**Chart-based quiz items**
========================================================================
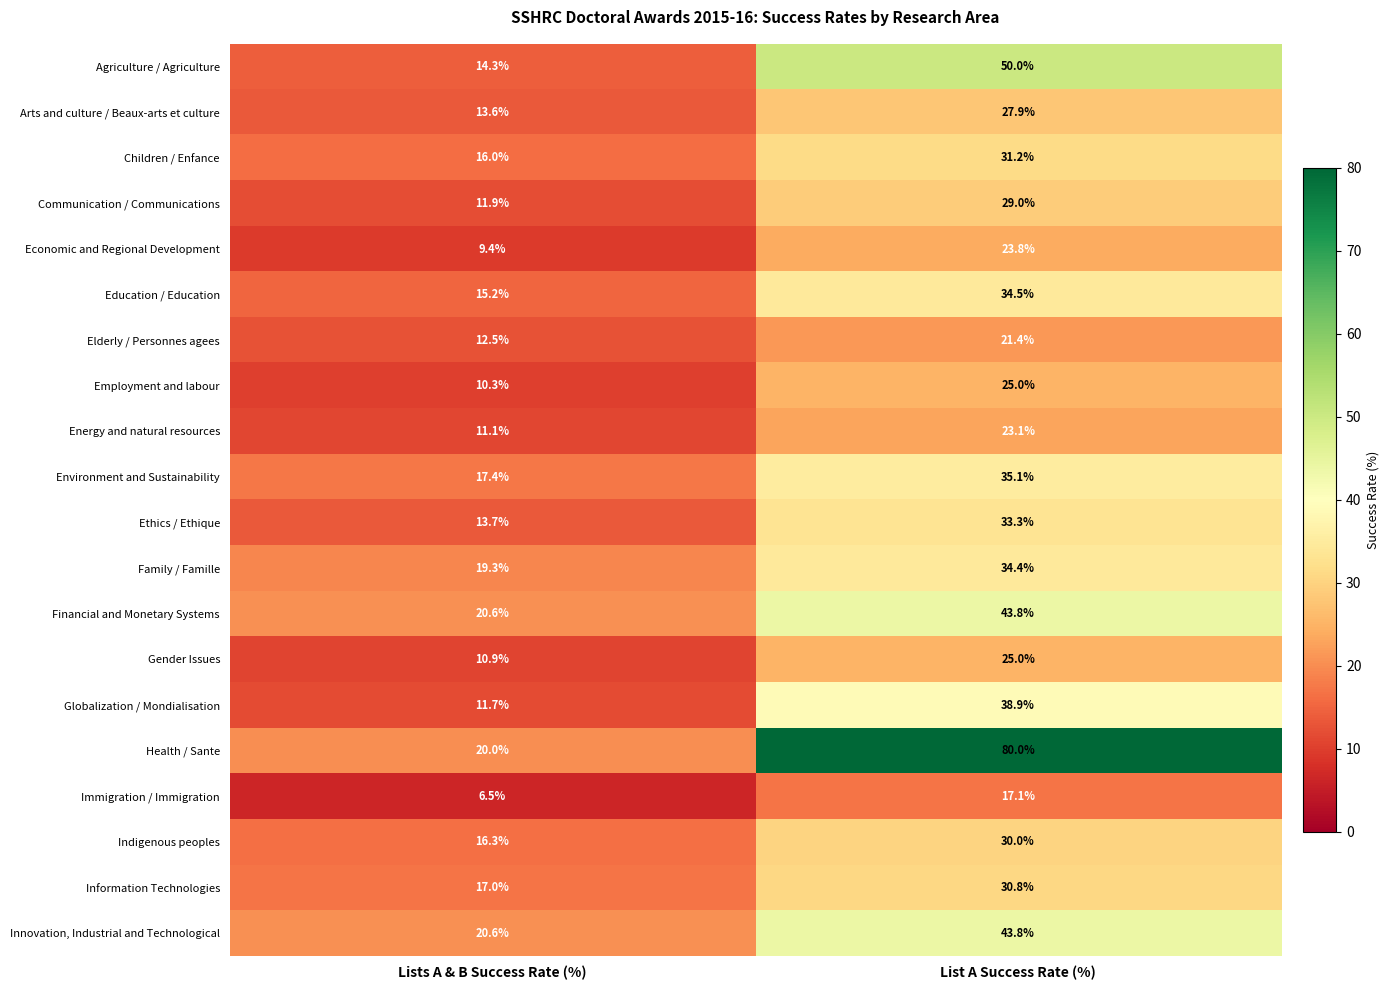

What is the smallest value displayed?

6.5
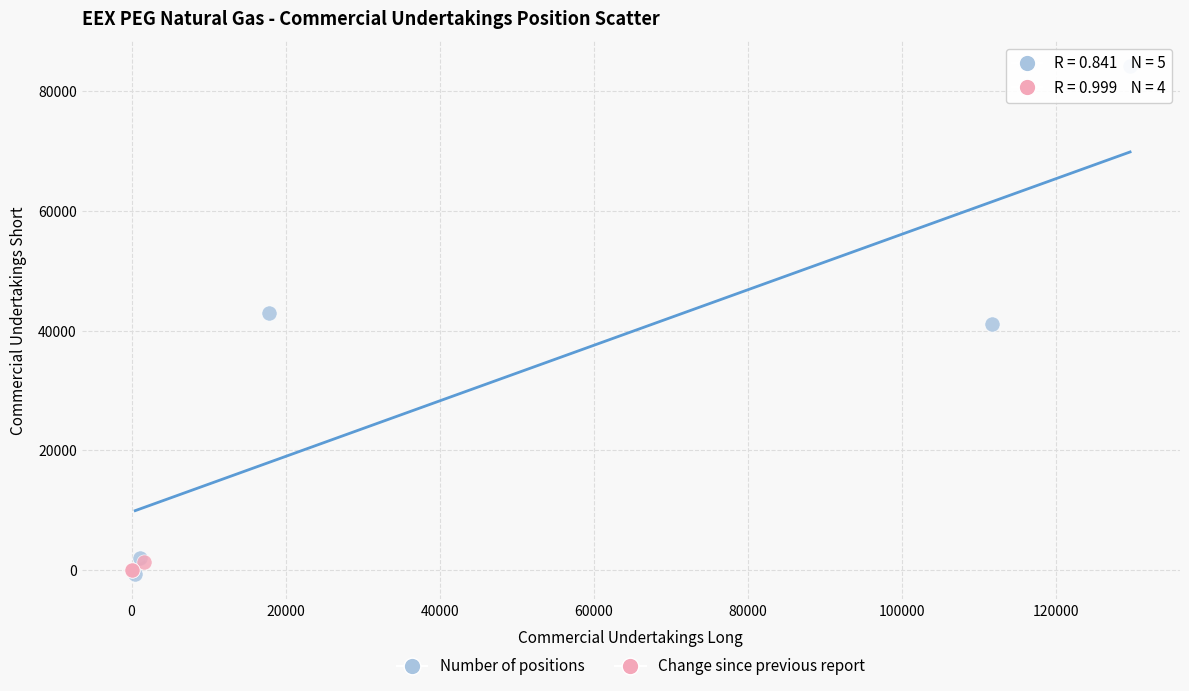

Which series contains the highest Y value?

Number of positions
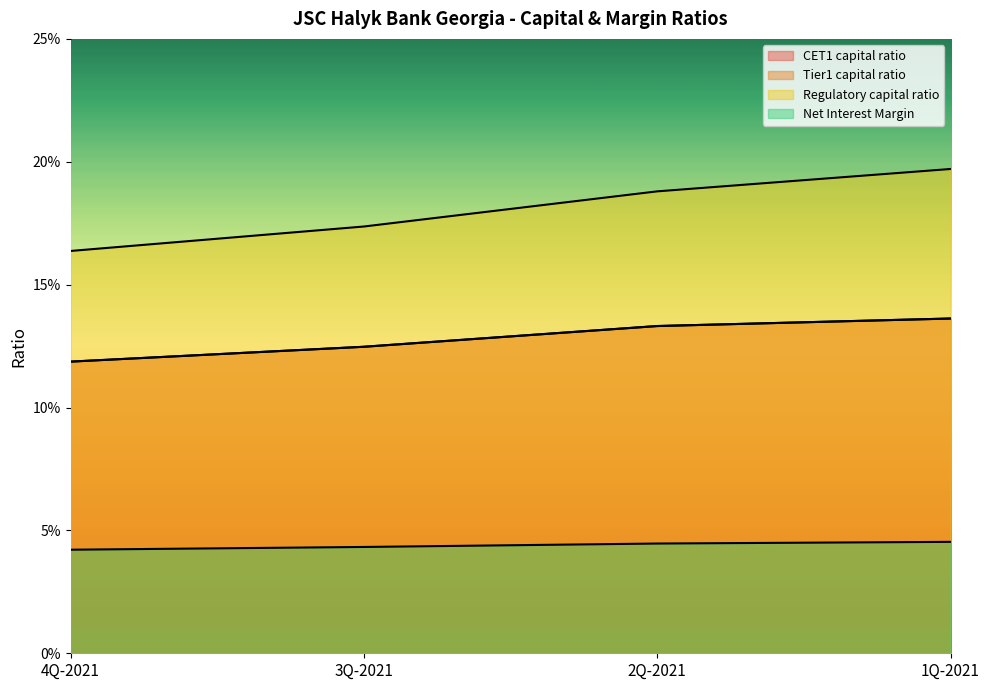

What are all the series names shown in the legend?

CET1 capital ratio, Tier1 capital ratio, Regulatory capital ratio, Net Interest Margin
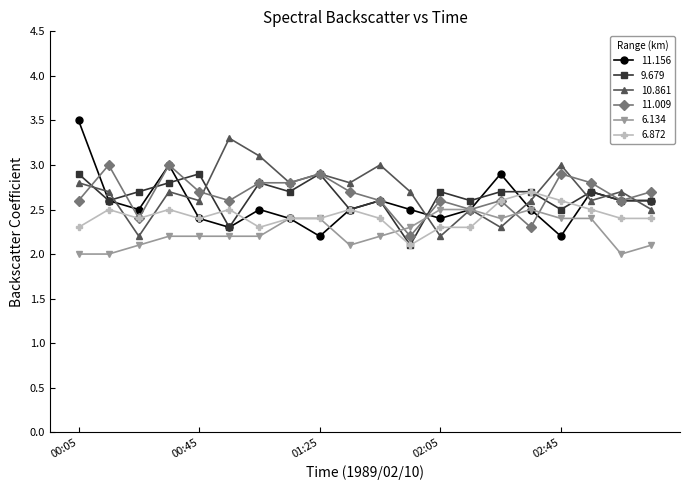

What is the value of the 6.134 point at the 5th from the left?

2.2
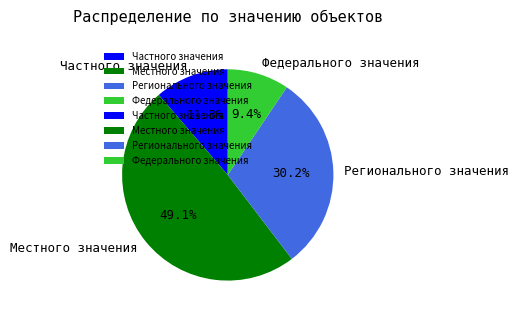

Which slice is the largest?

Местного значения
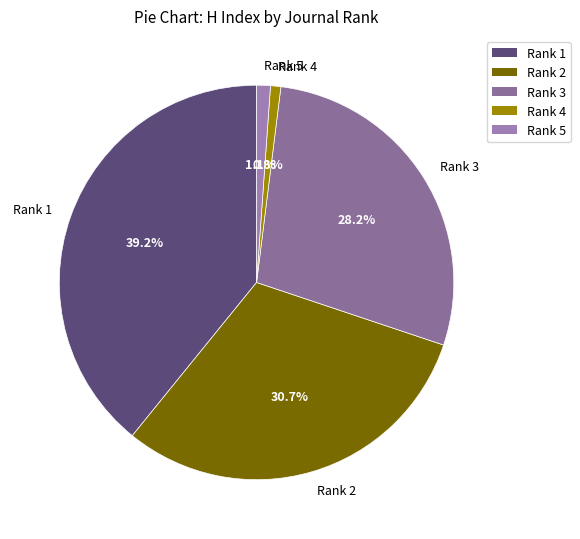

Count the number of slices in the pie.

5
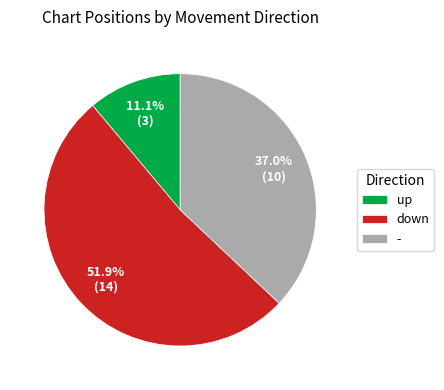

What portion of the pie excludes -?

63.0%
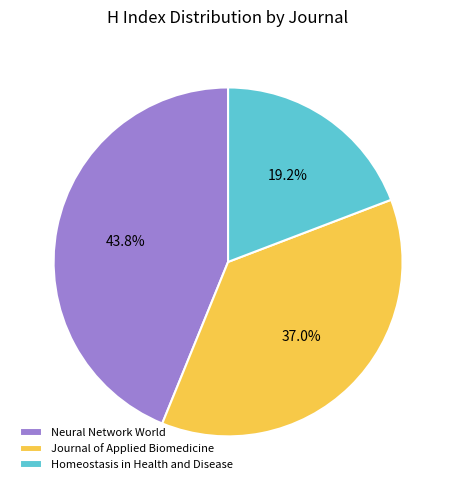

To the nearest percent, what is the difference between the Journal of Applied Biomedicine and Homeostasis in Health and Disease slice percentages?

18%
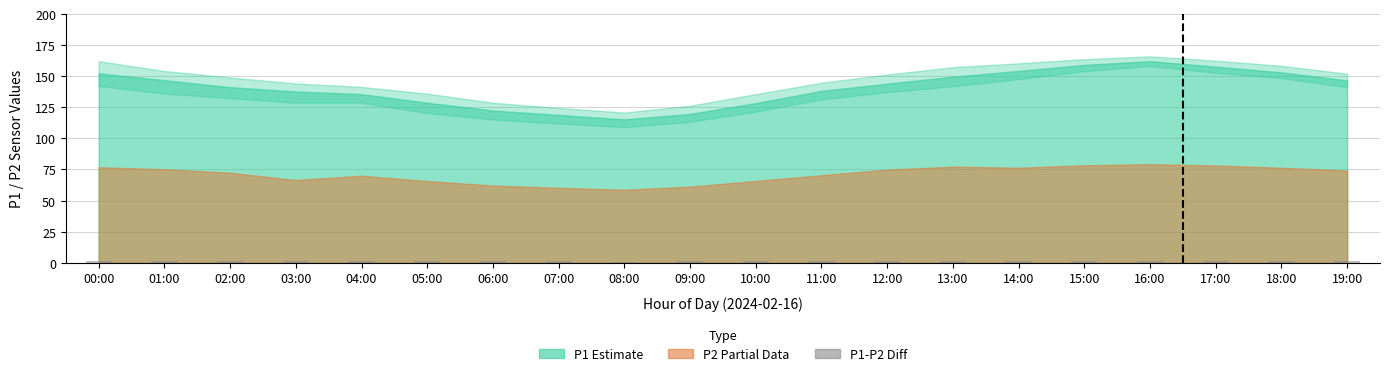

What is the label of the 8th bar from the right?

12:00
========================================================================
**What you are asked to do**
Which lines in the records above contain the word "series", counting only matches with the same case? Find each one and copy it in full.

**Answer to this problem**
Which series contains the highest Y value?
What are all the series names shown in the legend?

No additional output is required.